I went out foraging for magic mushrooms. It’s a fun activity to do with friends.
They pop up abundantly as the cooler autumn weather and steady light rains come in.
There’s also talk that this might be the time to start seriously using them as an aid to helping us deal with mental health problems.
But first a disclaimer.
I don’t take drugs.
My mental state isn’t nearly robust enough for anything heavier than a few calm pints usually.
I suspect a dose of LSD would send me into destructive overthinking overdrive, resulting in a Chernobyl-style mental meltdoon with subsequent decades of damaged decay.
But out I went foraging for mushrooms all the same, in the sunshine, just out the back of Bridge of Allan.
There are mushrooms that’ll kill you dead.
Others taste cracking in a stir fry and have a lovely texture.
These wee slightly slimy guys alter the way you perceive the world and your place in it.
And growing up in rural Angus where – I’m telt – magic mushrooms sprout abundantly, I knew a few folk who would gather them up in exactly the same spirit as they would forage for blackcurrants.
They’d cook up sugary preserves with the currants, and they’d dry out the mushrooms and go on wee quiet trips to wile away the deep Angus winters.
These were mature, sensible people.
Magic mushrooms – the science part
Down in London, a Scottish pal who has struggled with mental health in a fairly severe way over the years has been on at me for ages to try mushrooms with them.
They have membership of a secret club of people who gather and, in the presence of a self-proclaimed therapist, take measured doses of magic mushrooms.
This is to help them confront traumas that are too much to challenge, or too difficult to fully comprehend, process and compute, sober.
I haven’t gone.
But the idea of using magic mushrooms as a therapeutic is growing in popularity
The active part of magic mushrooms is Psilocybin.
In the 1970s, Psilocybin was apparently used pretty widely, and wildly, by all sorts of doctors working in the radical field of psychotherapy.
As the world turned more conservative, Psilocybin, along with all sorts of other promising paths to a better and happier future, was fenced off and padlocked by legislation.
In Scotland today, having some mushrooms is legally considered as bad as having some heroin.
This created a stigma that chased away scientific research for years.
Only this millennium have serious academics been circling back round these little mushrooms, contemplating their potential.
Studies are underway at Kings College London giving folk Psilocybin – in combination with meaningful support and therapy – as a way to help them deal with clinical depression.
Fine day for a forage in the hills
So anyway, a pal messaged me that sunny Monday last, and said he was away foraging for magic mushrooms and did I fancy going along?
I certainly did.
It was sweltering in the September sun, setting out from the train station car park.
A summer locked up in a cool, wet Scotland might sound shite.
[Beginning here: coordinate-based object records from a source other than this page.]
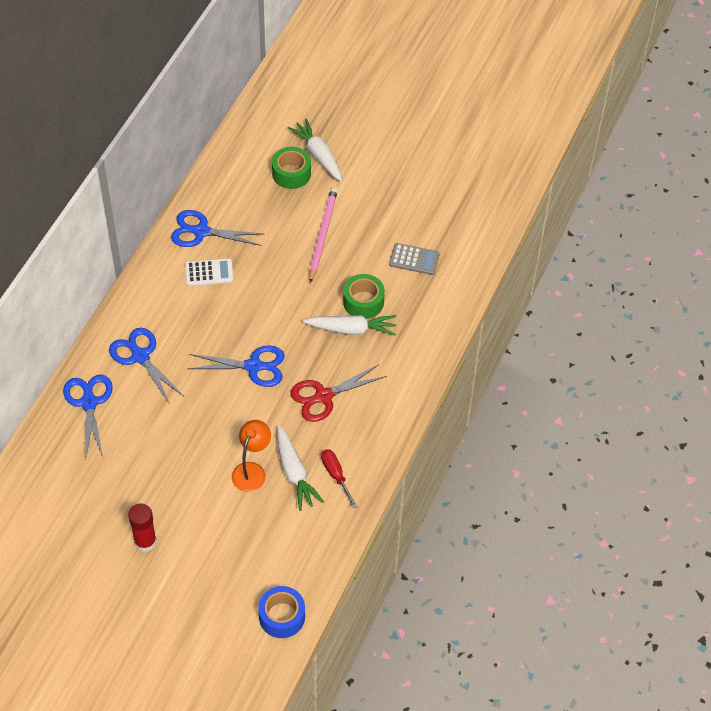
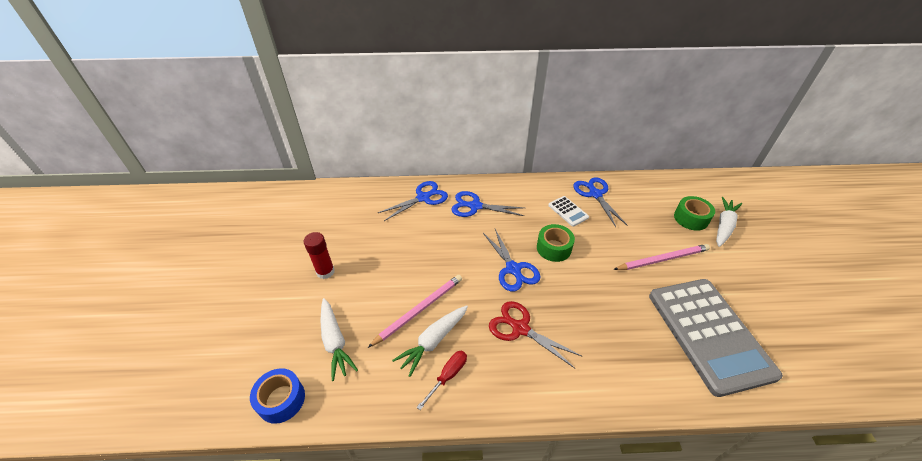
camera: 65 degrees right, 10 degrees down
blue scissors [109,328,184,404] -> blue scissors turned 105 degrees counterclockwise [451,191,524,217]
orange lamp [232,420,271,492] -> pink pencil [368,275,462,348]
white carrot [303,315,397,336] -> white carrot moved to [320,298,358,381]
green tape [343,274,385,319] -> green tape moved to [537,224,575,262]
grey calculator [389,243,440,275] -> grey calculator [649,279,783,397], size x2.47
Might sound like a sentence on a sort of rainy prison island: Albacatraz
But actually, this is a cracking opportunity to get the place to ourselves! Get oot there and enjoy it 🌞🗻https://t.co/Icu5dJ7OZ0
— Alistair Heather (@Historic_Ally) June 18, 2021
My pal had a takeaway container, freshly rinsed out, and a fair idea of what we were after.
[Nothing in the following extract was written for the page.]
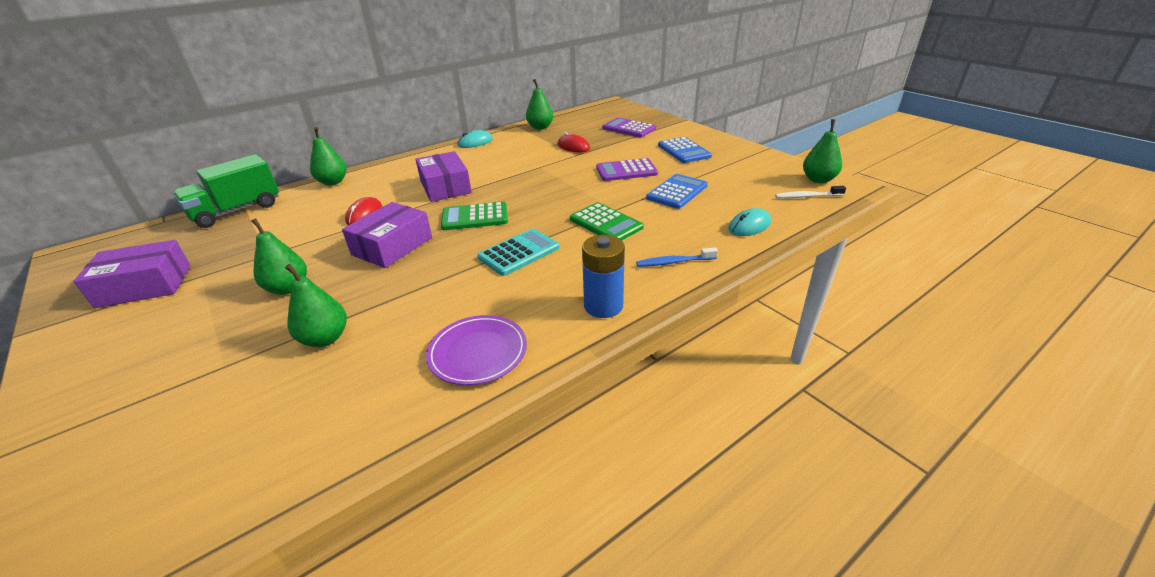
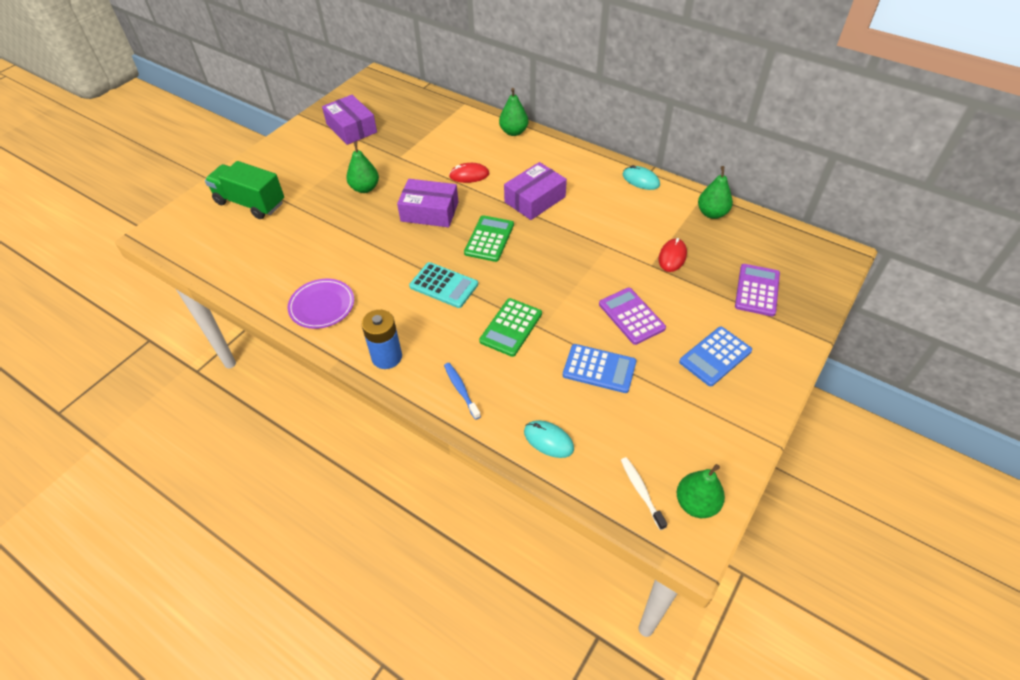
camera: 70 degrees right, 15 degrees up
green truck [173,154,279,228] -> green truck moved to [205,161,284,219]
green pear [285,264,347,347] -> none
green calculator [441,201,508,230] -> green calculator turned 45 degrees clockwise [464,215,514,262]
And a lovely walk winding along woodland paths got us away from the urban streets.
We passed a couple of groups of cheery pensioners out on a ramble in the unseasonable heat, and we all exchanged the obligatory hello, lovely day eh!
Hopping over a fence and into a rough paddock with some grazing sheep, we lowered our eyes and began foraging.
Down the strath, the Wallace monument gleamed silver like a sword in the sun, and the Great Hall of Stirling Castle showed off its medieval yellow paint job beautifully.
Mushrooms abounded in the haggard half-grazed grass at our feet, and we knelt close to each, checking its properties.
Scoring Class A drugs has never been bonnier.
Turns out our haul was far from magic
I say ‘scoring’, but to be honest we found nothing.
We collected a load of vaguely correct looking fungi, and came off the hill quietly delighted with ourselves.
The pictures were dutifully sent on to a third party, who quickly informed us that what we’d gathered were just normal mushrooms.
Nothing magic to see here.
Also, don’t eat them. They won’t be good for you.
Maybe the sheep had eaten the magic ones.
Or maybe the cheery pensioners had been up there before us, packing up their tupperware with the good gear for a wee trip doon the sheltered housing.
If so, fair play auld yins.
My mind is open to what comes next
I was quietly glad we didnae find any hallucinogens.
We got all the thrill of looking for them and thinking about their implications, without any of the actual criminality.
I want magic mushrooms to be a way for us to deal with the trauma, depression and anxiety that ruins and restricts so many good peoples’ lives.
I don’t know if they can do that, but I’ll watch for the study results with interest.
One thing’s for sure. Foraging with a pal in some belting hot weather was superb. And it certainly made me feel better.
And even just thinking about magic mushrooms has altered my perceptions.